Doble cara

«No sabemos si todo rostro mezquino responde
a un temperamento sórdido,
pero queremos suponer que todo rostro generoso
es la consecuencia de una constitución espiritual
fuera de lo común», escribía Juan José Millás.
Y que a partir de cierta edad cada uno es responsable de su rostro».
Partiendo de esta premisa,
según qué apariencia fuéramos teniendo con la edad,
sería más que evidente en qué nos estamos convirtiendo.

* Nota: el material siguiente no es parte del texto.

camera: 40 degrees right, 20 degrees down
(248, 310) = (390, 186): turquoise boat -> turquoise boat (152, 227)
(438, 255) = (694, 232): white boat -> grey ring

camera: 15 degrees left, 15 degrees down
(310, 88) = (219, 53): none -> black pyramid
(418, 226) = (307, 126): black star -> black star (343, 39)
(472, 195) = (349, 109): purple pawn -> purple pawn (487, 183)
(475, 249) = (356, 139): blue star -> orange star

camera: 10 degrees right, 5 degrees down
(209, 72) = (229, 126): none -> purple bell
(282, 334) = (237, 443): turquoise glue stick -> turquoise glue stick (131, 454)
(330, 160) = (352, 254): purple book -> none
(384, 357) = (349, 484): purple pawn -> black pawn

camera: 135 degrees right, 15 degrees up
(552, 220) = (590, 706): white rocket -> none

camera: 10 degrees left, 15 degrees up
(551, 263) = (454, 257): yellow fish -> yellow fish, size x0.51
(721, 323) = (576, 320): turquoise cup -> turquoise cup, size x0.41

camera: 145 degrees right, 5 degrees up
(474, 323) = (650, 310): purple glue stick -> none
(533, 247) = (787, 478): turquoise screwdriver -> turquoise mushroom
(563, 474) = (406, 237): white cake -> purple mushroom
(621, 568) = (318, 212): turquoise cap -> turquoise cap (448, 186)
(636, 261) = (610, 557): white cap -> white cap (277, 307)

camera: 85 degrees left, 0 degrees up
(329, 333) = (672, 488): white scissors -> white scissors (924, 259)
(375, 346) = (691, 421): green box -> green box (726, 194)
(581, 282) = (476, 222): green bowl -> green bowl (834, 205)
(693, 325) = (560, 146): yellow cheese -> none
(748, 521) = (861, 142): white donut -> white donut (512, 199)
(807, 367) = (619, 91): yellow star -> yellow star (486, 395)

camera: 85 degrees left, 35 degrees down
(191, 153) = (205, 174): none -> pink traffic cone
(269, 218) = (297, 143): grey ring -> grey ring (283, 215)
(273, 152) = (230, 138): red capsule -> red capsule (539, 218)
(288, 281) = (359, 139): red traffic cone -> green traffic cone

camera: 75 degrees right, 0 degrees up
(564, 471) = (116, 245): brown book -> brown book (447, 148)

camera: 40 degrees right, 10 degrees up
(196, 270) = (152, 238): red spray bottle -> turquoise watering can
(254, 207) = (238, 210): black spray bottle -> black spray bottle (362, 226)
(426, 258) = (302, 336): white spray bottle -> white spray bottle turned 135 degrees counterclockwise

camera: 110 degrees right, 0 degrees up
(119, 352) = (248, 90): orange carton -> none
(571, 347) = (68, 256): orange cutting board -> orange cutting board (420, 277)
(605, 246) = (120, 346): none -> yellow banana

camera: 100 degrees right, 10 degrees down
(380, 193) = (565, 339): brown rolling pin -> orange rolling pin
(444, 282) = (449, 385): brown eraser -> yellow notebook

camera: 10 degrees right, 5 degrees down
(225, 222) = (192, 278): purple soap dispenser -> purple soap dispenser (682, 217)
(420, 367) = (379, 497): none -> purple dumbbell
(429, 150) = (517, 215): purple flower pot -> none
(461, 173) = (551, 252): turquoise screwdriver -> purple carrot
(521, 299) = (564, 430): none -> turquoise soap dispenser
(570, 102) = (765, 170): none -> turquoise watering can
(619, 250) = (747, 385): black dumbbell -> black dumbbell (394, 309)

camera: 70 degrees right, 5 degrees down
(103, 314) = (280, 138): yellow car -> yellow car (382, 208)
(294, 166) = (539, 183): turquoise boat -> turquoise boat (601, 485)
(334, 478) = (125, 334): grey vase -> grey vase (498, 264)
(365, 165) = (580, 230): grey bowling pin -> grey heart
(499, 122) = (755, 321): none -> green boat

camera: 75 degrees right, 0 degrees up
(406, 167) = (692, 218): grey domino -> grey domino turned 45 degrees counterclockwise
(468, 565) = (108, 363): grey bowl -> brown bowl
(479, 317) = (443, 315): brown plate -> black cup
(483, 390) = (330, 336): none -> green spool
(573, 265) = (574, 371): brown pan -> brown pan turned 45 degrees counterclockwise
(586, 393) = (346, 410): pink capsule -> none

La idea de que nuestro rostro
va tomando el aspecto que nuestro espíritu
es capaz de darle,
impresiona a cualquiera que se mire al espejo
y se reconozca o no,
en la imagen que este vaya adoptando
aniversario tras aniversario.
Un gran amigo mío solía lamentarse
y nos decía a quienes admirábamos su poesía,
que él tenía la cara de un carnicero y el alma de un poeta.
Y puestos en su lugar,
comprendíamos su frustración.
En su caso, ya no era cuestión
de mirarse o no al espejo,
le bastaba confirmar la admiración
que despertaba en quienes le leían,
sin llegar a conocerle.
Muy a su pesar,
cargaba con una imagen
que no hacía justicia a su sensibilidad y delicadeza.
Quizás resulte muy fatalista
como concepto,
admitir que:
la sabia naturaleza nos ha dotado al nacer,
de la inteligencia, cuerpo y espíritu
idóneos para cumplir con nuestro plan de vida,
sea este cual fuere.
Sobre esto último,
personalmente quisiera añadir
una curiosa percepción de mi misma.
Ya que siempre he creído
y también me lo han hecho creer,
que aparento ser una recia amazona de látigo,
preparada para comerse el mundo
y por tanto,
no necesita la ayuda de nadie en la vida.
Este tema nos deja la interesante interrogante,
de si existe o no,
al nacer una impronta implícita predestinada
en concordancia con nuestro aspecto físico.
No deja de parar los pelos
de solo pensar que puramente el aspecto físico
determinaría lo bueno o lo malo
que se podría esperar de nuestro paso por esta vida.
A muchos les gustará más
el término condiciona, en lugar de determina.